→ **WHAT THE EXERCISE ASKS**:
Up to and including the line with "6 Generational accounts", return every line from the start of the entries below exactly.

→ **DATA LISTING**:
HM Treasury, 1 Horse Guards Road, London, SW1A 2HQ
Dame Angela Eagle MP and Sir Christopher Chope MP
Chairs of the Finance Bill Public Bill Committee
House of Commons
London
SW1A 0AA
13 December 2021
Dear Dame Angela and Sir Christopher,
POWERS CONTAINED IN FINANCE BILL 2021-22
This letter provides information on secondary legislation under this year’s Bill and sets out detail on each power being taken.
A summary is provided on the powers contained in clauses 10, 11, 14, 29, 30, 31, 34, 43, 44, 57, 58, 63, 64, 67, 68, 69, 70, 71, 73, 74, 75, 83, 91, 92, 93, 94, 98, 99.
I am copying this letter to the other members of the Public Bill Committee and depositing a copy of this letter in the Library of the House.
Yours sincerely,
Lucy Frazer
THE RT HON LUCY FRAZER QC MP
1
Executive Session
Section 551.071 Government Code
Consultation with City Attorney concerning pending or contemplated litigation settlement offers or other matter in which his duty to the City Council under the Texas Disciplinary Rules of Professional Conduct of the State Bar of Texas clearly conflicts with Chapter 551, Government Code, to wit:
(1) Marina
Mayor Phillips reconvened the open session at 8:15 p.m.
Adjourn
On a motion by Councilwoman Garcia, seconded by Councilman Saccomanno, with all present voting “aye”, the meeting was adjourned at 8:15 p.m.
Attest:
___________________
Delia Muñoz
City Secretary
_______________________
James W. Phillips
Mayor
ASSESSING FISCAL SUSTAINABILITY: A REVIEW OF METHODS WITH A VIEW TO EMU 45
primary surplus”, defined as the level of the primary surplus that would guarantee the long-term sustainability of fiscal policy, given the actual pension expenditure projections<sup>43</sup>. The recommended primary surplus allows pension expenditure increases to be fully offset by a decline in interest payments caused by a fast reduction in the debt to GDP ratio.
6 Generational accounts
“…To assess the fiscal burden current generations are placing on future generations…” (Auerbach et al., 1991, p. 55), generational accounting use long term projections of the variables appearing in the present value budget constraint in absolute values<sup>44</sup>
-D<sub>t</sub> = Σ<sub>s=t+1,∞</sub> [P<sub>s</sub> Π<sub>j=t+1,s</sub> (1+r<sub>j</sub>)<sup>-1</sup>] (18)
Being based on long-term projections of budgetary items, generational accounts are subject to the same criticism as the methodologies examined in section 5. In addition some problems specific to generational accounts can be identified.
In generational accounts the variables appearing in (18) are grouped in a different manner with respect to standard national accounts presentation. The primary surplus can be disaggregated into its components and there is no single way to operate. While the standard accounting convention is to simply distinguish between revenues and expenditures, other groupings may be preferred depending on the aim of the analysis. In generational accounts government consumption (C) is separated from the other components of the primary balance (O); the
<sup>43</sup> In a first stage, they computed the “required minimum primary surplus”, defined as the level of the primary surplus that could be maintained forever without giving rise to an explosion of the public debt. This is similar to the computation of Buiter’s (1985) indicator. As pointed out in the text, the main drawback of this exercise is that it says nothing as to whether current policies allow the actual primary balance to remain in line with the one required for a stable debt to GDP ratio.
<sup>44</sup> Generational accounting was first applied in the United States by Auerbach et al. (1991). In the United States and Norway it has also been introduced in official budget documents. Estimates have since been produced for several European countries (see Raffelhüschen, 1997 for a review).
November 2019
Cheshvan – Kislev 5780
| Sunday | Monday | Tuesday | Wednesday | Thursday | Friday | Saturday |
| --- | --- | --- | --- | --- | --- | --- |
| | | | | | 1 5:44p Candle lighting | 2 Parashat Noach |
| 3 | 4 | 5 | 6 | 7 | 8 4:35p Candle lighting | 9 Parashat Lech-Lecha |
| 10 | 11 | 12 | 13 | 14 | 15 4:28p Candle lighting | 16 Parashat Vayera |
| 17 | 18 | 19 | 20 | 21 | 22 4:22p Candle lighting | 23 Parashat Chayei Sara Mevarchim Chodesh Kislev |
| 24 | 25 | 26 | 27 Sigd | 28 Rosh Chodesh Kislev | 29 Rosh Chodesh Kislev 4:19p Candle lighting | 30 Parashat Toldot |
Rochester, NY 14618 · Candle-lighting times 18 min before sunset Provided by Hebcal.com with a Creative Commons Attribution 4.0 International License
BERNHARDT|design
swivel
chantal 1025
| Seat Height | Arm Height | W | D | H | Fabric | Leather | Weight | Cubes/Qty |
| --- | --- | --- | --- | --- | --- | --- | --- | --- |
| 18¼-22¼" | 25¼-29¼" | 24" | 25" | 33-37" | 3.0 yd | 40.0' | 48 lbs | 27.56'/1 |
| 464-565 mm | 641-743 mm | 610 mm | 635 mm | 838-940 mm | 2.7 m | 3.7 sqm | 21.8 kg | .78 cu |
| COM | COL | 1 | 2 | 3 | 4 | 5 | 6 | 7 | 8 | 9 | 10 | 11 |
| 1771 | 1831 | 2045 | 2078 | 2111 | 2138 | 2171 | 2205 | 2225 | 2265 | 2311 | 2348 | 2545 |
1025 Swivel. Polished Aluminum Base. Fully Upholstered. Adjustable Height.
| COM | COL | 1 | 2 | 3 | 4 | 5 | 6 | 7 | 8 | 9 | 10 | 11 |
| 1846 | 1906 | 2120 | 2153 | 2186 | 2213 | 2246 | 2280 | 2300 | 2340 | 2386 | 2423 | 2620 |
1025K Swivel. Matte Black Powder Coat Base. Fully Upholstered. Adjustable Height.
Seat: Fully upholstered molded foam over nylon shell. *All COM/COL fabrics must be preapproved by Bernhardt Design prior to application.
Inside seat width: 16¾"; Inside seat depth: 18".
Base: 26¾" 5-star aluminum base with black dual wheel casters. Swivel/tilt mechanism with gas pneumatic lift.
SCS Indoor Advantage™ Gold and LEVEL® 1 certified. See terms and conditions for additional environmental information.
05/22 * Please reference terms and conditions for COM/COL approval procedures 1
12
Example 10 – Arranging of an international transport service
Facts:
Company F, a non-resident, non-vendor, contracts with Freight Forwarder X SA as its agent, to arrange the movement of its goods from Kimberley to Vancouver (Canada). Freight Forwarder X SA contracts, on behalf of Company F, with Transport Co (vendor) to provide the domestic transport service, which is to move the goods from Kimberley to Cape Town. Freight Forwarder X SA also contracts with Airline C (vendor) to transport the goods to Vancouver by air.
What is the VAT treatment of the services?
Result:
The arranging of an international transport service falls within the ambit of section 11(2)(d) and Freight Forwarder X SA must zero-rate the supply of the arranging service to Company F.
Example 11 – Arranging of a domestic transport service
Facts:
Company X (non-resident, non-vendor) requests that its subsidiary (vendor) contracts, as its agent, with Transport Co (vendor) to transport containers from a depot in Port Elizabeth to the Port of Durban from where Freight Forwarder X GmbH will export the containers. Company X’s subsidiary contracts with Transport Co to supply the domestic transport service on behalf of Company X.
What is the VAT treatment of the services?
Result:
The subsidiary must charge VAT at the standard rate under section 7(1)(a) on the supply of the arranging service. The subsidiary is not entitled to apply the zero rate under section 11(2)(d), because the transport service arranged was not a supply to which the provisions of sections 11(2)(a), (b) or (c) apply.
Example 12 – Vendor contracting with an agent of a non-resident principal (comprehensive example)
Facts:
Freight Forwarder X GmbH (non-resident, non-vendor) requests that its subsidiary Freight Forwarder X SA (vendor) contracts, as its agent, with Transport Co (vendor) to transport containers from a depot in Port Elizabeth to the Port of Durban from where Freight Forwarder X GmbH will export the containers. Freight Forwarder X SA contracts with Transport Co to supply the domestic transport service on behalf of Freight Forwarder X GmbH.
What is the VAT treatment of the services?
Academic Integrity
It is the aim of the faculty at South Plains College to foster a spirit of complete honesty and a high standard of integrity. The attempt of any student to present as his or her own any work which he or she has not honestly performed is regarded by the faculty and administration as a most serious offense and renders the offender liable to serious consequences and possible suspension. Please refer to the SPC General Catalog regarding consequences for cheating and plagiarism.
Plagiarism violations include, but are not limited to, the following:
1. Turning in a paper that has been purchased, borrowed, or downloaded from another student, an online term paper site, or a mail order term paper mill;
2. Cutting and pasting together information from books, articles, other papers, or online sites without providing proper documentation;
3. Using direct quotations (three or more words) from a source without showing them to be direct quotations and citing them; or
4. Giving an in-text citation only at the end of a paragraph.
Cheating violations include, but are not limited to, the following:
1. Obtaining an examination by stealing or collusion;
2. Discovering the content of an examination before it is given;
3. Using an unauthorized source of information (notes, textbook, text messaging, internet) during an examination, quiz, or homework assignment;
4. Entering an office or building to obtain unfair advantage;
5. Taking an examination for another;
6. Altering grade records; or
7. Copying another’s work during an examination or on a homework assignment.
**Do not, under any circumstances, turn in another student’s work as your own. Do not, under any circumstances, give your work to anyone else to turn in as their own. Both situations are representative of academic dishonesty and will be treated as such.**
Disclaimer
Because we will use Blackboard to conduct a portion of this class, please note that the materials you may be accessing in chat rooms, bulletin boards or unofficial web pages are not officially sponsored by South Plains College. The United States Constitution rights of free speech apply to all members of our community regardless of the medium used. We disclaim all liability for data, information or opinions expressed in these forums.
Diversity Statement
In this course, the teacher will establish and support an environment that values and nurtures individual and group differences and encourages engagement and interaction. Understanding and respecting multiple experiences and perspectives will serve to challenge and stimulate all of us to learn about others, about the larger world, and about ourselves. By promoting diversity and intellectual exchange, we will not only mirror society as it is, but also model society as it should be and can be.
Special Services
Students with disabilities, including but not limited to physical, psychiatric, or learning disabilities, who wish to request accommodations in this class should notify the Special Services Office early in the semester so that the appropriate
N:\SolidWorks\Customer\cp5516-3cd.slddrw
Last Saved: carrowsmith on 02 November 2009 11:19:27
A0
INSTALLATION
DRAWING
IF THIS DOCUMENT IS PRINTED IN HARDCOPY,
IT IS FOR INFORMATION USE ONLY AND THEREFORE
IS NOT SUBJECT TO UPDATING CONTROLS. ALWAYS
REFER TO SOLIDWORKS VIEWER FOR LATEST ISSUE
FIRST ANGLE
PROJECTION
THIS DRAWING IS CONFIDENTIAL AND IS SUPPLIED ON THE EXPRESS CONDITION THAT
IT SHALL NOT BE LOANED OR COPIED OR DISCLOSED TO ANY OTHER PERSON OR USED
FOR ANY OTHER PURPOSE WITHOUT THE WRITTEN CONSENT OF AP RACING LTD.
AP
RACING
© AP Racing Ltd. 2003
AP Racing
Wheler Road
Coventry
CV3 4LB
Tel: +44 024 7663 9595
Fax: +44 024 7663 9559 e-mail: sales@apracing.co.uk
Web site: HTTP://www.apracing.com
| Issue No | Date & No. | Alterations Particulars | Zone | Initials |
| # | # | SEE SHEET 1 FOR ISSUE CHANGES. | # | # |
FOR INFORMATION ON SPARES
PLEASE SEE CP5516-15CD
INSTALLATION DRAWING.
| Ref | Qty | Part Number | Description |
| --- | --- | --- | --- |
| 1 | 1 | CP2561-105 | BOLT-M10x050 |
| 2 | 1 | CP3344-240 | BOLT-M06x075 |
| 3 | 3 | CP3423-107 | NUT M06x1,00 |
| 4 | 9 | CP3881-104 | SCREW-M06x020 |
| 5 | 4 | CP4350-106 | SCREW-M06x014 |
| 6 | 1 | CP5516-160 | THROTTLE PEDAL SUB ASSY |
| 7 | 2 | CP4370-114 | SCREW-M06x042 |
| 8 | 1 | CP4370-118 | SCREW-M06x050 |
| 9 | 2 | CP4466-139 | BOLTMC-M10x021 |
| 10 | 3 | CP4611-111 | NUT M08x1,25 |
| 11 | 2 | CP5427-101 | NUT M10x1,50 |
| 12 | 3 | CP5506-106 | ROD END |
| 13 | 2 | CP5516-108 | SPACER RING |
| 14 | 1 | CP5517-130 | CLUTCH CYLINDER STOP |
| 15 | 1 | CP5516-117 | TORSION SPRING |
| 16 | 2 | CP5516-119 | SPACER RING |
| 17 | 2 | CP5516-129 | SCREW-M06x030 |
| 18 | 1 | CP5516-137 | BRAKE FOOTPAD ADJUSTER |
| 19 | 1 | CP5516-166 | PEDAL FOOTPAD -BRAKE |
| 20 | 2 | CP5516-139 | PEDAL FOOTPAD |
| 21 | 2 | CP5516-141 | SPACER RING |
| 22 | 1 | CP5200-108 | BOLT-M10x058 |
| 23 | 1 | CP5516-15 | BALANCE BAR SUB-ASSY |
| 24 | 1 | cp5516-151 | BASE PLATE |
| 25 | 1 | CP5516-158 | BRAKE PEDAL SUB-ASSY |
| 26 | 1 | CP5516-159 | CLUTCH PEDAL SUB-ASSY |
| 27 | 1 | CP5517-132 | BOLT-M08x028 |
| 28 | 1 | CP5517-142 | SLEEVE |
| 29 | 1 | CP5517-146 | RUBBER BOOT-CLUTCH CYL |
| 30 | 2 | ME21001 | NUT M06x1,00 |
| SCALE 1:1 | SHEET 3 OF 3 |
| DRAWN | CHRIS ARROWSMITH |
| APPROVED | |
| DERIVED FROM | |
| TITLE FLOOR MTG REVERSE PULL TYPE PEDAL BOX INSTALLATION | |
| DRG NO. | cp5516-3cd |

→ **EXERCISE OUTPUT**:
HM Treasury, 1 Horse Guards Road, London, SW1A 2HQ
Dame Angela Eagle MP and Sir Christopher Chope MP
Chairs of the Finance Bill Public Bill Committee
House of Commons
London
SW1A 0AA
13 December 2021
Dear Dame Angela and Sir Christopher,
POWERS CONTAINED IN FINANCE BILL 2021-22
This letter provides information on secondary legislation under this year’s Bill and sets out detail on each power being taken.
A summary is provided on the powers contained in clauses 10, 11, 14, 29, 30, 31, 34, 43, 44, 57, 58, 63, 64, 67, 68, 69, 70, 71, 73, 74, 75, 83, 91, 92, 93, 94, 98, 99.
I am copying this letter to the other members of the Public Bill Committee and depositing a copy of this letter in the Library of the House.
Yours sincerely,
Lucy Frazer
THE RT HON LUCY FRAZER QC MP
1
Executive Session
Section 551.071 Government Code
Consultation with City Attorney concerning pending or contemplated litigation settlement offers or other matter in which his duty to the City Council under the Texas Disciplinary Rules of Professional Conduct of the State Bar of Texas clearly conflicts with Chapter 551, Government Code, to wit:
(1) Marina
Mayor Phillips reconvened the open session at 8:15 p.m.
Adjourn
On a motion by Councilwoman Garcia, seconded by Councilman Saccomanno, with all present voting “aye”, the meeting was adjourned at 8:15 p.m.
Attest:
___________________
Delia Muñoz
City Secretary
_______________________
James W. Phillips
Mayor
ASSESSING FISCAL SUSTAINABILITY: A REVIEW OF METHODS WITH A VIEW TO EMU 45
primary surplus”, defined as the level of the primary surplus that would guarantee the long-term sustainability of fiscal policy, given the actual pension expenditure projections<sup>43</sup>. The recommended primary surplus allows pension expenditure increases to be fully offset by a decline in interest payments caused by a fast reduction in the debt to GDP ratio.
6 Generational accounts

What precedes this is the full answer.